The crackdown also netted 13 proxy candidates across Bengal. All of them were arrested.

This is the first time that radio-frequency microwave signal detectors are being used in the state to beat exam cheats at their own game. Metro had reported in March that scanners would be used at JEE centres this year.

"We had deployed people armed with radio-frequency microwave signal detectors to randomly check exam halls," Bhaskar Gupta, chairman of the JEE board, said.

"The five students caught cheating using smart tools have been barred from writing the rest of the entrance exam. The 13 people caught for impersonating candidates are in police custody."

Since radio-frequency microwave signal detectors run on the same frequency as mobile phones and smartwatches, they can help detect the presence of any such communication tool in their proximity.

"The strength of the device determines the distance from where it can detect the presence of a smartphone in an examinee's pocket or a smartwatch on someone's wrist," said an expert in cyber technology.

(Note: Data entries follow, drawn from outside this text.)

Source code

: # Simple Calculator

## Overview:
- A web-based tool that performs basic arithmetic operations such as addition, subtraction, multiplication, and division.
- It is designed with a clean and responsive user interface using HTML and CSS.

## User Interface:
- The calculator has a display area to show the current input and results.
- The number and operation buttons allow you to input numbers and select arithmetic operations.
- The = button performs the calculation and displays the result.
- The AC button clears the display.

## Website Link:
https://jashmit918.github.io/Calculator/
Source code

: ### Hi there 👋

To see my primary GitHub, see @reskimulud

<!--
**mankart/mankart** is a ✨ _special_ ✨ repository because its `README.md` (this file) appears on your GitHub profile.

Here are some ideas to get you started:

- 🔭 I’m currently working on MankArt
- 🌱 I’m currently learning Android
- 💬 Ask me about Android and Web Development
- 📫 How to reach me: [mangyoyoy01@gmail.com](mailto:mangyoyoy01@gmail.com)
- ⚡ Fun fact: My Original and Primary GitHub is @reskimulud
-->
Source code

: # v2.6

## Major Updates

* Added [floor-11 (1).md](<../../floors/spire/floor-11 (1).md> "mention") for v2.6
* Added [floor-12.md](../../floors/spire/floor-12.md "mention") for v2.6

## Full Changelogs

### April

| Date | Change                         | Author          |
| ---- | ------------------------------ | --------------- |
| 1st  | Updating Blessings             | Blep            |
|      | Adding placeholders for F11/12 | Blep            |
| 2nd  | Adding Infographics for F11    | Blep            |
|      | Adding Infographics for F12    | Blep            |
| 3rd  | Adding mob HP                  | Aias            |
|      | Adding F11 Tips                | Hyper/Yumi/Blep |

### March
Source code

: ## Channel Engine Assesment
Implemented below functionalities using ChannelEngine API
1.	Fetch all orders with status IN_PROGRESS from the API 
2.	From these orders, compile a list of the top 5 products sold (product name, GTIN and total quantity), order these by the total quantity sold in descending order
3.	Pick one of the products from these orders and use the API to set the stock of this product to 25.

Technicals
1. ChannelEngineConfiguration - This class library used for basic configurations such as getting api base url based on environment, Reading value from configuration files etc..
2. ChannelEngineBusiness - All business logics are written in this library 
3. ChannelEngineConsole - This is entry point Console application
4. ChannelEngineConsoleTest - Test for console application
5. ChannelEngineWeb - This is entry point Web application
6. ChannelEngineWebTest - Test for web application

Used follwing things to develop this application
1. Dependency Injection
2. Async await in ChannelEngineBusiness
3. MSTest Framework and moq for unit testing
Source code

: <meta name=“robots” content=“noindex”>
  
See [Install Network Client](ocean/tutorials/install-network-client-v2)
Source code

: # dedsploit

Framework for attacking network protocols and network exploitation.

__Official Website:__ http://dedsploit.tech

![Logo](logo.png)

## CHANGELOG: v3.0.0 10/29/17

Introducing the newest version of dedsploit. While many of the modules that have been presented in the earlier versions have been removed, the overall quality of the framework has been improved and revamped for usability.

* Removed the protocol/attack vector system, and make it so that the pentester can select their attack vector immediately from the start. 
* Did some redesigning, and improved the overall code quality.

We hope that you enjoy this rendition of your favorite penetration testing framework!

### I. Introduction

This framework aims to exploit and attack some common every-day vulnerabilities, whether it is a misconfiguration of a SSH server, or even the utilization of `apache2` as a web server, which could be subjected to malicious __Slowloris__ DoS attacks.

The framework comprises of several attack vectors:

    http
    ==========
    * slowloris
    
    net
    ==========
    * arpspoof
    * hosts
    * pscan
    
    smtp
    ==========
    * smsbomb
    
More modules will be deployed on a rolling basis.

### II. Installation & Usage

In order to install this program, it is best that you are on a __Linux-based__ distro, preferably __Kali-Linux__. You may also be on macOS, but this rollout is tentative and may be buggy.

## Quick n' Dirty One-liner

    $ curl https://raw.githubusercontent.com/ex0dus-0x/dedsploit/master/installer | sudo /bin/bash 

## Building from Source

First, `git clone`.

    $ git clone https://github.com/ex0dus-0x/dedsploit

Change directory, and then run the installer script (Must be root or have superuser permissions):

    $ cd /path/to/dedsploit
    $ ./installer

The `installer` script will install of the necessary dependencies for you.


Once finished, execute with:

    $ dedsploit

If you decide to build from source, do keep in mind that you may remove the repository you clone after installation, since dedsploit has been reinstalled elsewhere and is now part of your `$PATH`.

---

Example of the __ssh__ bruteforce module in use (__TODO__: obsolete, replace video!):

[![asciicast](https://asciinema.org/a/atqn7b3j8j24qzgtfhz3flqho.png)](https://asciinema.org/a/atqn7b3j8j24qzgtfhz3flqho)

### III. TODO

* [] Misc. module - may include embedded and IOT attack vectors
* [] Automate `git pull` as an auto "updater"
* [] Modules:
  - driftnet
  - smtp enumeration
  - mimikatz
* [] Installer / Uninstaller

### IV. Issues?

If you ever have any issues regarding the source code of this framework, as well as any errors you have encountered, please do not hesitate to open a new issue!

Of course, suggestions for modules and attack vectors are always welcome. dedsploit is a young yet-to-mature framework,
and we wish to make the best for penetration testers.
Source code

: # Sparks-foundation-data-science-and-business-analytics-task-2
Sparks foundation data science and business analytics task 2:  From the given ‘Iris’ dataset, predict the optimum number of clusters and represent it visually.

Smartphones have long become commonplace but smartwatches - timepieces that fuse fashion with computer and mobile phone technology - are relatively new. Smartwatches allow users to make hands-free calls and send texts and emails. They can be used in conjunction with a smartphone or independently.

All five candidates caught using technology to cheat were writing the test in north Bengal.

"The signals from devices illegally brought into the exam halls were in the form of vibrations. Once our scanners caught these signals, the invigilators were alerted so that the suspects weren't able to step out and hide their devices," a source in the JEE board said.

A signal scanner cannot catch the vibrations if a smartphone switches to flight mode, though.

"If the user puts the phone in flight mode on seeing someone with the detector in the hall, the signal can't be detected. We had to be extra cautious to ensure that nobody got the opportunity to change the smartphone mode," an official said.

Cheating examinees are known to take photographs of question papers on their smartphones and send these images as email, Messenger or WhatsApp attachments to relatives and friends, who reply with the answers.

Board chairman Gupta said carrying smartphones or any other device that could be used as a tool for cheating inside an exam hall was a serious offence punishable under law.

Until last year, the only way to catch a candidate who had smuggled a smartphone or some other tech tool into an exam hall was frisking. "Given the extent of the problem, we have had to bring in technology to supplement manual checking and the result is there for everyone to see," he added.

The 13 proxy candidates caught on Tuesday are all from other states, mostly Delhi and Rajasthan.

Two of them were impersonating candidates registered for the entrance test in Calcutta - one at Mitra Institution, Bhowanipore, and the other at RBT Vidyapith in Sinthi.

Invigilators realised they were proxy candidates when they compared their faces and handwriting with the photographs and signatures on the admit cards. "One of them had even worn a wig to look like the candidate he was impersonating but it obviously didn't fool anyone," a board official said.

Tuesday's test was on Biological Sciences.